Aim
List the lines from the start of the material through the line containing "outline of Orleans, Santa Catarina, Brazil" as a numbered list, skipping blank lines. Leave the pictures out of your answer.

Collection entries
START

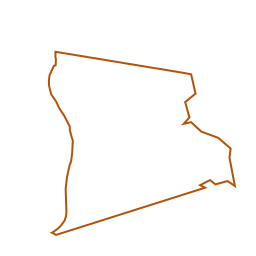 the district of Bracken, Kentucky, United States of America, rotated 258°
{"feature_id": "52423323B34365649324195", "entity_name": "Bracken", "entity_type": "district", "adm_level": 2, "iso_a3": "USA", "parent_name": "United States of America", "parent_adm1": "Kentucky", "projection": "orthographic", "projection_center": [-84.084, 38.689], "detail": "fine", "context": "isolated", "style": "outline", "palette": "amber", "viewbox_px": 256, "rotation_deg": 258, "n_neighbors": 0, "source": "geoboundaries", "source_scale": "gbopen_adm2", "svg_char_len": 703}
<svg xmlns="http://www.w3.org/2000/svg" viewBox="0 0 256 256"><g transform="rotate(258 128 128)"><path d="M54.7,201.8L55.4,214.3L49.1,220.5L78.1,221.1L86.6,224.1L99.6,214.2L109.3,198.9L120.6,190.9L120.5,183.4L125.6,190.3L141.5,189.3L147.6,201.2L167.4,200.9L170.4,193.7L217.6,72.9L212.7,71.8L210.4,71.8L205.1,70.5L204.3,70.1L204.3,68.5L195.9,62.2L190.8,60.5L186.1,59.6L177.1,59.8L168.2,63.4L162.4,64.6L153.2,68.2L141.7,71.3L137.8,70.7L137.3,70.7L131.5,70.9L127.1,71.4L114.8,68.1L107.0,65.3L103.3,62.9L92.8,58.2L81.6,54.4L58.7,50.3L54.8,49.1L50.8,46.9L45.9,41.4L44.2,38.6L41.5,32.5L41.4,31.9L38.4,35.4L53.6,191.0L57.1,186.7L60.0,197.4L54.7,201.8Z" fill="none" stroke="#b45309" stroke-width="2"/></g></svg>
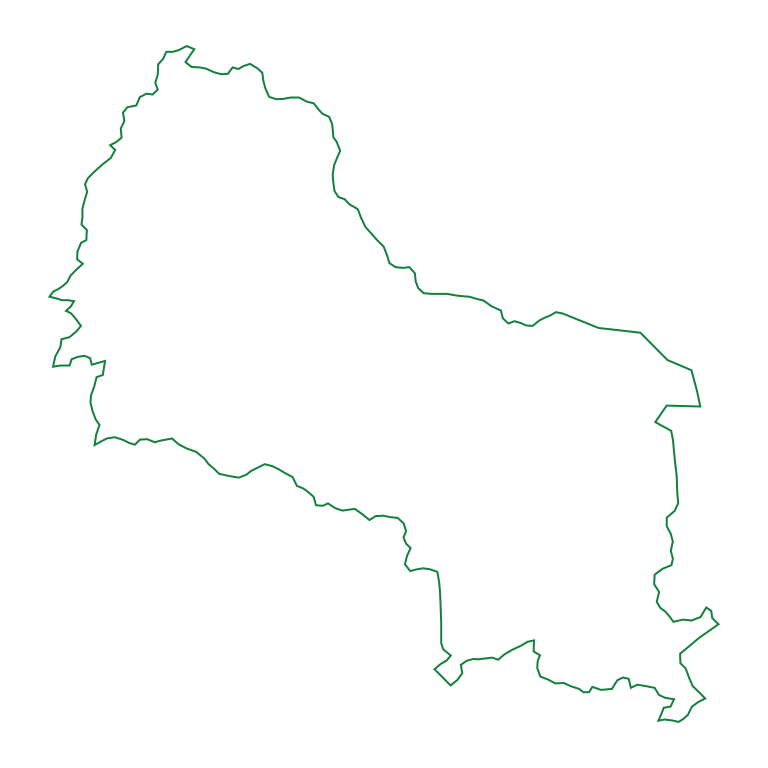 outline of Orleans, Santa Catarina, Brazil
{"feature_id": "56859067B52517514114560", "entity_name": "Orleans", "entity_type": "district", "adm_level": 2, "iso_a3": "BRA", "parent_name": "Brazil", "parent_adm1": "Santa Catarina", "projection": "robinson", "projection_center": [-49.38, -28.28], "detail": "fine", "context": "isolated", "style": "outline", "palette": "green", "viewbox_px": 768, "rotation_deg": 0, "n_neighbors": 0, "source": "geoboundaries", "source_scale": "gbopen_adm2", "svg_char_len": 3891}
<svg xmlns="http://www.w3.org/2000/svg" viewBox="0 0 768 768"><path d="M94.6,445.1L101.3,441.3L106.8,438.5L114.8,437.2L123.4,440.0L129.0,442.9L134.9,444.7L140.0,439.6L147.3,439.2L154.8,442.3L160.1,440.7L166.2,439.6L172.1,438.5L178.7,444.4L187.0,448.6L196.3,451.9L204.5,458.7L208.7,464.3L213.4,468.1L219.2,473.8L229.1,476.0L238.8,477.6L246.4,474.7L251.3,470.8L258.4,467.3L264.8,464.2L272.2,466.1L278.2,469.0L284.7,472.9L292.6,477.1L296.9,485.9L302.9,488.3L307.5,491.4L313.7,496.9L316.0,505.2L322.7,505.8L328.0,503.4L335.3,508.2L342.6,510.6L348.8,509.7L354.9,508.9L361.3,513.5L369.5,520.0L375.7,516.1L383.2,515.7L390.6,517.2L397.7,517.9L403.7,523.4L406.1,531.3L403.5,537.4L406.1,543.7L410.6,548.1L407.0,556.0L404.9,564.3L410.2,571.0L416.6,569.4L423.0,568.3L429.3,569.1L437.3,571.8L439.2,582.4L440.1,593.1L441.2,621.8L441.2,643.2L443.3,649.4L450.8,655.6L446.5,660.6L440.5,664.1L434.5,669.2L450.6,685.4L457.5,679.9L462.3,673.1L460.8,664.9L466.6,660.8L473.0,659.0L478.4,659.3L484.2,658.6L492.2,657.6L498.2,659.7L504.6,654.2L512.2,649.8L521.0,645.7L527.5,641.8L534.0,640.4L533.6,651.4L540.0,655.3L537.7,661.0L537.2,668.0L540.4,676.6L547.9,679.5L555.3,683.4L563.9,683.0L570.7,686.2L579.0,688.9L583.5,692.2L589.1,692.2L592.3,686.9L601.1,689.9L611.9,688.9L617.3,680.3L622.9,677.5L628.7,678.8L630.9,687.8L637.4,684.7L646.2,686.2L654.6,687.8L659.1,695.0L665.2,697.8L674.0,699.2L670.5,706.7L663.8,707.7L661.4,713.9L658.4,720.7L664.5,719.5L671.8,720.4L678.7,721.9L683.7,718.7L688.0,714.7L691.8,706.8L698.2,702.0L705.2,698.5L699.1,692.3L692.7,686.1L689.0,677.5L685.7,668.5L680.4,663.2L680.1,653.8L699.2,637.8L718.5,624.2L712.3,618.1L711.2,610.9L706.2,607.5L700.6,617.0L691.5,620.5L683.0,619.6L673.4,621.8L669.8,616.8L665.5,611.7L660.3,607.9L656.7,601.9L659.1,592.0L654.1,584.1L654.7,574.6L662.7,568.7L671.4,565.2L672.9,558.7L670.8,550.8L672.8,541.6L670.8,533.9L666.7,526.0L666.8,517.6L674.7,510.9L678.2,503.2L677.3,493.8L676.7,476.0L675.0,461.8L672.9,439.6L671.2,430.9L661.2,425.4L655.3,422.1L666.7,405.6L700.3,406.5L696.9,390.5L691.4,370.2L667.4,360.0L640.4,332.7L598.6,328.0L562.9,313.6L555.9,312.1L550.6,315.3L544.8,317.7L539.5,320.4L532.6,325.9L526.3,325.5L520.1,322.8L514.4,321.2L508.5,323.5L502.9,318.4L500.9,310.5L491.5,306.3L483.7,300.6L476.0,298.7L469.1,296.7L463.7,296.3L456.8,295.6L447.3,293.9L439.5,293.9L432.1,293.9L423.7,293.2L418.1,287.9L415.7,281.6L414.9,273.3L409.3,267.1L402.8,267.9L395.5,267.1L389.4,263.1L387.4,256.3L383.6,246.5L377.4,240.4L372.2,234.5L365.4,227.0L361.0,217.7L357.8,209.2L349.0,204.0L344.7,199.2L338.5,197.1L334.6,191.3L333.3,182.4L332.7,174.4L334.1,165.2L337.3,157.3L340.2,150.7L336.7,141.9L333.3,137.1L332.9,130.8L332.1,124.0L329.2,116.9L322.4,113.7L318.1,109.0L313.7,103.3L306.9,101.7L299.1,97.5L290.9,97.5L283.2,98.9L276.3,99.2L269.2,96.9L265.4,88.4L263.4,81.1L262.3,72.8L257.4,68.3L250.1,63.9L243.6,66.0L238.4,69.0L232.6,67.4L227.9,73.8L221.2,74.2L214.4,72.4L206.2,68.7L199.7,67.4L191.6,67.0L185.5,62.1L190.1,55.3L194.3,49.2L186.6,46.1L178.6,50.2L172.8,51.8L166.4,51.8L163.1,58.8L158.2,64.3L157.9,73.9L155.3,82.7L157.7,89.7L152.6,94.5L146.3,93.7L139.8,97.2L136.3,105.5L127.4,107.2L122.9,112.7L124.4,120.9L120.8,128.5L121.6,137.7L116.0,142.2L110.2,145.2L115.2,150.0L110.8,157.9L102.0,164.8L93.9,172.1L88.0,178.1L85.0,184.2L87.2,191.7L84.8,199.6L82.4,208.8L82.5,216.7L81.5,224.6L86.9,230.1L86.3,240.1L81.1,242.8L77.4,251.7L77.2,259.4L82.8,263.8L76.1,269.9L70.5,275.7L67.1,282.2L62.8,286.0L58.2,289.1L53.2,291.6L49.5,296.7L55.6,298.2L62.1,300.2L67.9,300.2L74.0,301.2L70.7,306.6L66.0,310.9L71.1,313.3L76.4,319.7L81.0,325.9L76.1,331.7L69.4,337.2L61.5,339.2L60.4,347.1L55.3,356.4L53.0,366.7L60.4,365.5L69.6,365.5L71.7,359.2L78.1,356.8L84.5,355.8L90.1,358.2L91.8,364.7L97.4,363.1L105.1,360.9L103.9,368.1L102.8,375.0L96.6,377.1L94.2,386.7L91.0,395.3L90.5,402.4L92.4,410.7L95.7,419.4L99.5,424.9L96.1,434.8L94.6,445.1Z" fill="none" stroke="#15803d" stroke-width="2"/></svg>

END

Solution
1.  the district of Bracken, Kentucky, United States of America, rotated 258°
2. {"feature_id": "52423323B34365649324195", "entity_name": "Bracken", "entity_type": "district", "adm_level": 2, "iso_a3": "USA", "parent_name": "United States of America", "parent_adm1": "Kentucky", "projection": "orthographic", "projection_center": [-84.084, 38.689], "detail": "fine", "context": "isolated", "style": "outline", "palette": "amber", "viewbox_px": 256, "rotation_deg": 258, "n_neighbors": 0, "source": "geoboundaries", "source_scale": "gbopen_adm2", "svg_char_len": 703}
3. <svg xmlns="http://www.w3.org/2000/svg" viewBox="0 0 256 256"><g transform="rotate(258 128 128)"><path d="M54.7,201.8L55.4,214.3L49.1,220.5L78.1,221.1L86.6,224.1L99.6,214.2L109.3,198.9L120.6,190.9L120.5,183.4L125.6,190.3L141.5,189.3L147.6,201.2L167.4,200.9L170.4,193.7L217.6,72.9L212.7,71.8L210.4,71.8L205.1,70.5L204.3,70.1L204.3,68.5L195.9,62.2L190.8,60.5L186.1,59.6L177.1,59.8L168.2,63.4L162.4,64.6L153.2,68.2L141.7,71.3L137.8,70.7L137.3,70.7L131.5,70.9L127.1,71.4L114.8,68.1L107.0,65.3L103.3,62.9L92.8,58.2L81.6,54.4L58.7,50.3L54.8,49.1L50.8,46.9L45.9,41.4L44.2,38.6L41.5,32.5L41.4,31.9L38.4,35.4L53.6,191.0L57.1,186.7L60.0,197.4L54.7,201.8Z" fill="none" stroke="#b45309" stroke-width="2"/></g></svg>
4.  outline of Orleans, Santa Catarina, Brazil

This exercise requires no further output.